As early as 1993 Wigton et al made the observation that in spite of documented fetal lung maturity (by L/S ratio or PG) major neonatal morbidity was observed in a population of 213 patients <37 weeks gestational age.  In 1997, Ghidini et al made a similar observation that the incidence of major neonatal complications among 153 preterm infants was high even in the presence of mature fetal lung tests.  I guess we didn't really pay attention to those papers since the Wigton paper has only been cited 16 times in 20 years and the Ghidini paper was cited 13 times in 16 years.

In March of 2011 David discussed a study by Bates et al, that had been published in 2010 (17 years after Wigton's paper)  which showed the very same thing in a larger population. They demonstrated that even after documented fetal lung maturity (L/S ratio or PG), infants born 36 to 39 weeks (n=459) were at higher risk of adverse outcomes than infants born at 39 to 40 weeks (n=13,339). Infants born before 39 weeks were, overall, at 1.6-fold greater risk of having something bad happen to them.  Things like elevated serum bilirubin, ventilator support, low blood glucose, admission to a neonatal intensive care unit, or even RDS. People are beginning to take notice because this paper has already been cited 20 times in just 2 years!

The Bates paper was followed in 2011 by a paper by Kamath et al Their study was not as large as Bates, but it broke down deliveries into late preterm (34 to 36 6/7 weeks; n=76) and early term (37 to 39 6/7 weeks; n=76) with documented fetal lung maturity as compared to infants greater than or equal to 39 weeks of gestation (n=262). These authors measured fetal lung maturity by TDx-FLM II, LBC, or PG. They again concluded that fetal lung maturity is insufficient to determine an infant's readiness for postnatal life.

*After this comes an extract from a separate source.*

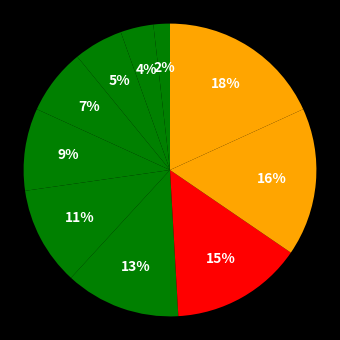

Count the number of slices in the pie.

10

So here we are in 2013, twenty years after Wigton's paper, and the largest study of preterm infants with mature lung indices has just been published by Fang et al. This study was very similar to the Bates study and compares infants born 36 to 38 6/7 weeks gestation with mature fetal lungs (as determined by LBC, L/S, or PG; n=1011) to infants 39-41 weeks of gestation (n=11,701).  They found that delivery prior to 39 weeks with documented fetal lung maturity was associated with an 8.4% composite neonatal morbidity rate as compared to 3.3% for deliveries at 39 weeks or greater. This is compared to 6.1% and 2.5% respectively for the Bates study. Fang observed that a large proportion (49%) of women in their study who were undergoing an amniocentesis to determine fetal lung maturity, between 36 and 38 weeks of gestation, had pregestational or gestational diabetes. Because this could be a confounding factor in their results, they excluded all diabetics and reanalyzed their data. They found that even in non-diabetic patients, significantly higher rates of neonatal morbidity persisted in the group that was delivered <39 weeks.

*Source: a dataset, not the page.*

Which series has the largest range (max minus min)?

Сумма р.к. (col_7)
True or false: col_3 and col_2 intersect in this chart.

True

So what can we take away from these three "reinvented" papers? Certainly some pregnancy conditions require premature delivery. In these cases fetal lung maturity testing is irrelevant because the condition requires delivery regardless of lung maturity. In cases where premature delivery is not imminent, these studies show that gestational age itself has the strongest inverse correlation with morbidity.  Although fetal lung maturity testing may help to predict the absence of RDS, it does not mean that the infant will not have other complications due to immaturity. Essentially, delivery <39 weeks should be avoided regardless of fetal lung maturity testing. If lung maturity testing is performed, women should be counseled regarding the risk of neonatal morbidity even in the presence of a test results that indicates fetal lung maturity.

As David concluded in 2011, "perhaps it is time to send these tests away once and for all".